While much remains to be learned of the molecular and immunostimulatory content of homes, experimental results discussed herein lead us to propose a new paradigm by which ambient exposures might modulate innate immune homeostasis in the airways, promote the development of aeroallergen tolerance or hypersensitivity, and modify the respiratory status of previously aeroallergen sensitized patients. The tenets of this model are as follows: 1) Basal levels of exposure to MAMPs present in ambient air are generally not sufficient to provoke an inflammatory reaction in the airways or to provide adjuvant activity for co-inspired aeroallergens, 2) Physiological exposures to ambient air laced with low but adequate concentrations of these immunostimulatory molecules leads to a state of relative airway hypo-responsiveness to these molecules, 3) Airways receiving inadequate basal innate immune stimulation remain far more responsive to airborne MAMPs than airways that are regularly exposed to these molecules, 4) If dampening of immune responsiveness is inadequate, episodic exposures to ambient air laced with super-physiologic concentrations of these immunostimulatory molecules have the potential to provide Th2 adjuvant activity for the development of hypersensitivities to co-inspired aeroallergens.

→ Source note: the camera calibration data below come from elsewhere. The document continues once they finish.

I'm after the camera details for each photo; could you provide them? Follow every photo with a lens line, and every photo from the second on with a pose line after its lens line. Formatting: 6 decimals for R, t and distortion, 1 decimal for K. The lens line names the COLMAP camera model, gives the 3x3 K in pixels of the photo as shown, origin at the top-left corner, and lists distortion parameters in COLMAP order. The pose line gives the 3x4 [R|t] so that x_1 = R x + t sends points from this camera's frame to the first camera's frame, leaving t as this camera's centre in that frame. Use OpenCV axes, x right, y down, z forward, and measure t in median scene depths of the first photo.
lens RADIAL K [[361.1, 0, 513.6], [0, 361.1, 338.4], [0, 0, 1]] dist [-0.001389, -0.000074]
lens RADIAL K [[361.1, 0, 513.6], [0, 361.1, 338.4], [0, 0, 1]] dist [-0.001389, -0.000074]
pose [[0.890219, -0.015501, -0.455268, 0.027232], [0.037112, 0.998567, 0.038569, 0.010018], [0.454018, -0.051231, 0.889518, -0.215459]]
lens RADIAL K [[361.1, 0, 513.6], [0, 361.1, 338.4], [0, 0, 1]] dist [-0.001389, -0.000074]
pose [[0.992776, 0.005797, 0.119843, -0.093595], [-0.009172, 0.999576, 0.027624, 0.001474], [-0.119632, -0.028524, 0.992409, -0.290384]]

Although far from proven, the model is testable and consistent with current understanding of the regulation of innate and adaptive immunity in the airways. In addition, this paradigm provides a rational mechanistic framework for understanding why semi-continuous airway exposures to aeroallergens and molecules that activate innate immunity only prime a subset of individuals to develop Th2 biased allergic respiratory diseases, while a majority become aeroallergen tolerant and their airways remain un-inflamed. In the years to come, the continued study of the interface between host immunity and the environment will give rise to a far more comprehensive understanding of the genesis of allergic respiratory diseases and other diseases of immune dysregulation and ultimately, may lead to the development of better therapeutic strategies for their prevention and treatment.